SOURCE MATERIAL Block Start

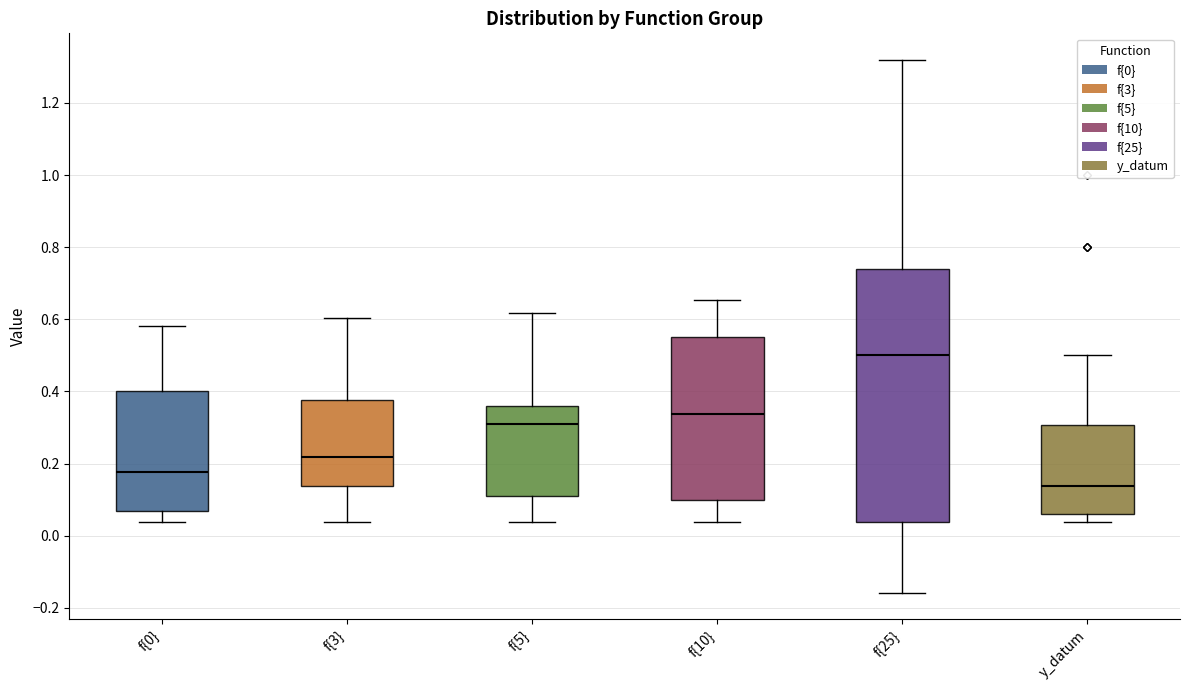

Reading left to right, transcribe this box plot: for each box, give where its median line is, the range the box spans, and where its two whiskers end, as read against the y-axis. The values are not printed on the chart, so give them approximately, as read against the axis.

f{0}: median 0.18, box 0.06 to 0.40, whiskers 0.04 to 0.58
f{3}: median 0.22, box 0.14 to 0.38, whiskers 0.04 to 0.60
f{5}: median 0.30, box 0.10 to 0.36, whiskers 0.04 to 0.62
f{10}: median 0.34, box 0.10 to 0.56, whiskers 0.04 to 0.66
f{25}: median 0.50, box 0.04 to 0.74, whiskers -0.16 to 1.32
y_datum: median 0.14, box 0.06 to 0.30, whiskers 0.04 to 0.50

SOURCE MATERIAL Block End

--- EXERCISE REQUIREMENTS ---
Pull out each line of the rows above that contains the word "against", and copy every such line in full.

--- TASK SOLUTION ---
Reading left to right, transcribe this box plot: for each box, give where its median line is, the range the box spans, and where its two whiskers end, as read against the y-axis. The values are not printed on the chart, so give them approximately, as read against the axis.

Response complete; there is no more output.